The most common problem is an upset tummy, the risk of which can be reduced by practising good hygiene (applying hand gel fairly regularly helps) and taking sensible precautions with food and water. In Fez, tap water is technically fine to drink, but it’s better to play it safe side and drink bottled water – though check that the seal hasn’t been broken. If you do get diarrhoea, stick to plain couscous for a few days and treat with rehydration salts. If you have food allergies, it’s a good idea to carry a dietary card; these explain (in Arabic) the food(s) you’re allergic to and also remind the chef that their dishes can also be contaminated during preparation as well.

You'll get less hassle in Fez than in Marrakesh – and if you've got young children in tow, you’ll get less hassle full stop. A few polite but firm “No, thank you”s, delivered with a smile, is normally enough for wannabe guides or pushy salesmen to lose interest.

Fez el Bali’s medina is generally a very safe place, although it’s best to to keep your explorations to between 8am and 9.30pm; the alleyways can be eerily quiet at other times, and it’s even harder to find your way home late at night, when there’s no-one around to help point you in the right direction.

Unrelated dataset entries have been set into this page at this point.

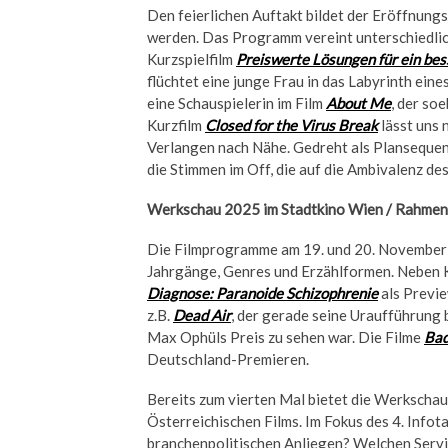
Den feierlichen Auftakt bildet der Eröffnung
werden. Das Programm vereint unterschiedlich
Kurzspielfilm
Preiswerte Lösungen für ein be
flüchtet eine junge Frau in das Labyrinth e
eine Schauspielerin im Film
About Me
, der so
Kurzfilm
Closed for the Virus Break
lässt uns 
Verlangen nach Nähe. Gedreht als Plansequenz
die Stimmen im Off, die auf die Ambivalenz de
Werkschau 2025 im Stadtkino Wien / Rahm
Die Filmprogramme am 19. und 20. November 
Jahrgänge, Genres und Erzählformen. Neben 
Diagnose: Paranoide Schizophrenie
als Previe
z.B.
Dead Air
, der gerade seine Uraufführung 
Max Ophüls Preis zu sehen war. Die Filme
Ba
Deutschland-Premieren.
Bereits zum vierten Mal bietet die Werkscha
Österreichischen Films. Im Fokus des 4. Info
branchenpolitischen Anliegen? Welchen Servi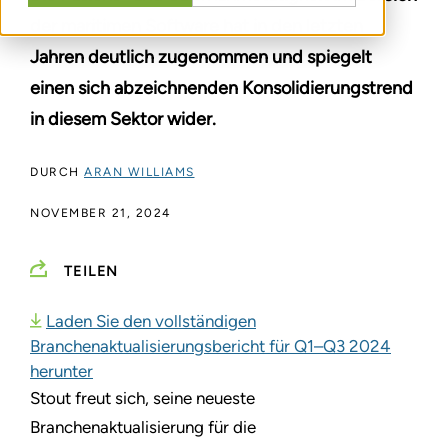
der maritimen Software hat in den letzten
Jahren deutlich zugenommen und spiegelt
einen sich abzeichnenden Konsolidierungstrend
in diesem Sektor wider.
DURCH
ARAN WILLIAMS
NOVEMBER 21, 2024
TEILEN
Laden Sie den vollständigen
Branchenaktualisierungsbericht für Q1–Q3 2024
herunter
Stout freut sich, seine neueste
Branchenaktualisierung für die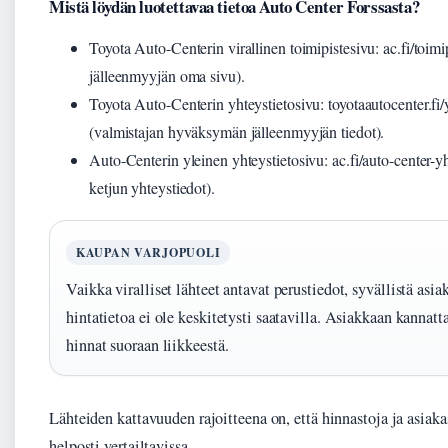
Mistä löydän luotettavaa tietoa Auto Center Forssasta?
Toyota Auto-Centerin virallinen toimipistesivu: ac.fi/toimip
jälleenmyyjän oma sivu).
Toyota Auto-Centerin yhteystietosivu: toyotaautocenter.fi/
(valmistajan hyväksymän jälleenmyyjän tiedot).
Auto-Centerin yleinen yhteystietosivu: ac.fi/auto-center-y
ketjun yhteystiedot).
KAUPAN VARJOPUOLI
Vaikka viralliset lähteet antavat perustiedot, syvällistä asia
hintatietoa ei ole keskitetysti saatavilla. Asiakkaan kannatta
hinnat suoraan liikkeestä.
Lähteiden kattavuuden rajoitteena on, että hinnastoja ja asiakas
helposti vertailtavissa.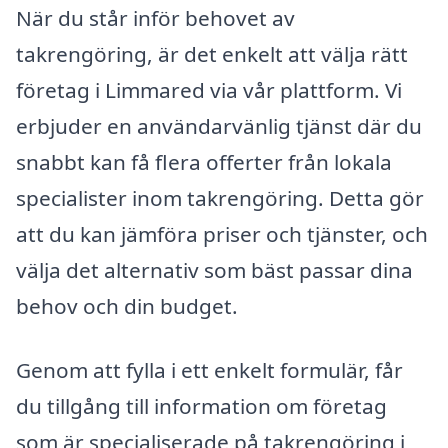
När du står inför behovet av
takrengöring, är det enkelt att välja rätt
företag i Limmared via vår plattform. Vi
erbjuder en användarvänlig tjänst där du
snabbt kan få flera offerter från lokala
specialister inom takrengöring. Detta gör
att du kan jämföra priser och tjänster, och
välja det alternativ som bäst passar dina
behov och din budget.
Genom att fylla i ett enkelt formulär, får
du tillgång till information om företag
som är specialiserade på takrengöring i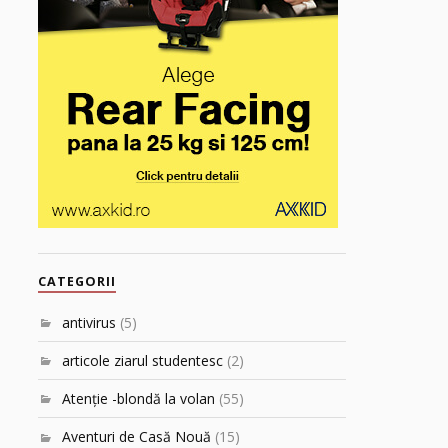
CATEGORII
antivirus
(5)
articole ziarul studentesc
(2)
Atenţie -blondă la volan
(55)
Aventuri de Casă Nouă
(15)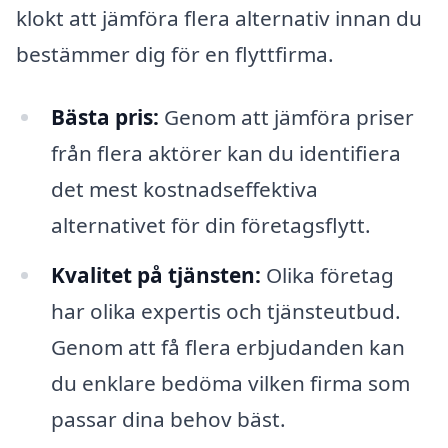
klokt att jämföra flera alternativ innan du
bestämmer dig för en flyttfirma.
Bästa pris:
Genom att jämföra priser
från flera aktörer kan du identifiera
det mest kostnadseffektiva
alternativet för din företagsflytt.
Kvalitet på tjänsten:
Olika företag
har olika expertis och tjänsteutbud.
Genom att få flera erbjudanden kan
du enklare bedöma vilken firma som
passar dina behov bäst.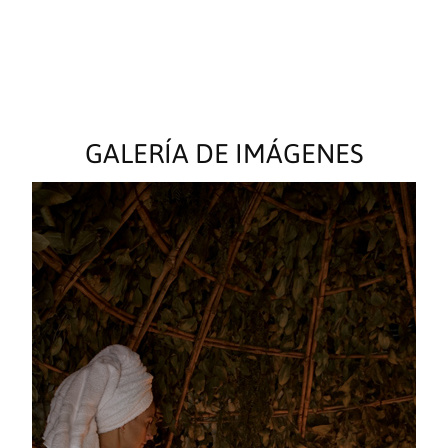
GALERÍA DE IMÁGENES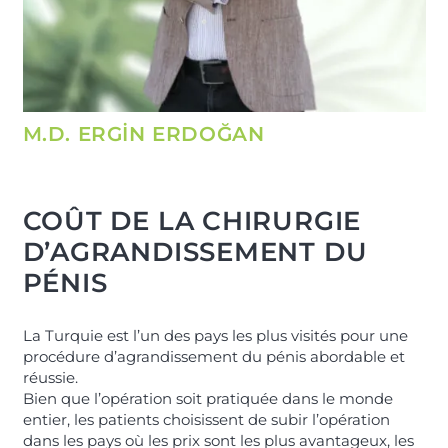
M.D. ERGİN ERDOĞAN
COÛT DE LA CHIRURGIE
D’AGRANDISSEMENT DU
PÉNIS
La Turquie est l’un des pays les plus visités pour une
procédure d’agrandissement du pénis abordable et
réussie.
Bien que l’opération soit pratiquée dans le monde
entier, les patients choisissent de subir l’opération
dans les pays où les prix sont les plus avantageux, les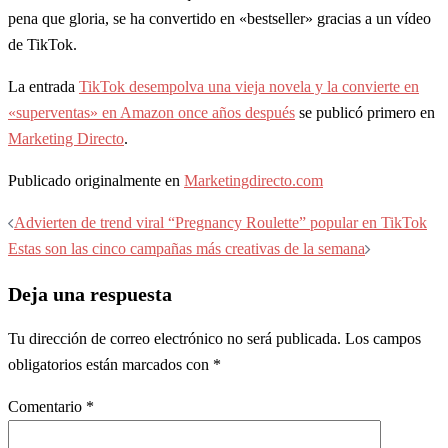
pena que gloria, se ha convertido en «bestseller» gracias a un vídeo
de TikTok.
La entrada
TikTok desempolva una vieja novela y la convierte en
«superventas» en Amazon once años después
se publicó primero en
Marketing Directo
.
Publicado originalmente en
Marketingdirecto.com
Navegación
Advierten de trend viral “Pregnancy Roulette” popular en TikTok
de
Estas son las cinco campañas más creativas de la semana
entradas
Deja una respuesta
Tu dirección de correo electrónico no será publicada.
Los campos
obligatorios están marcados con
*
Comentario
*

You should also avoid the possible temptation of walking up the hill (and back down again) from Bab Guissa to the Merenid Tombs, as the route passes through some rundown neighbourhoods – much better to catch a petit taxi.



GETTING AROUND FEZ

By far the best way to get around Fez is on foot, which is a good job, as it’s the only way – in the medina, at least. There are a reputed 10,000 alleys in Fez el Bali, way too many for any map to handle, though it doesn’t hurt to have a very rough idea of where you are – arm yourself with the Plan de Fès map (available from most newsagents from 25dh) but expect to get lost still.

For longer journeys around town (ie to get between the various gates and squares on the fringes of the medina), use metered petits taxis; there are useful ranks on the square near Bab Boujeloud (for Talâa Kebira and the Medersa Bou Inania), on Place Batha and on the square just outside Bab er R'cif (for the tanneries). Note that fares increase by 50 percent after 8pm.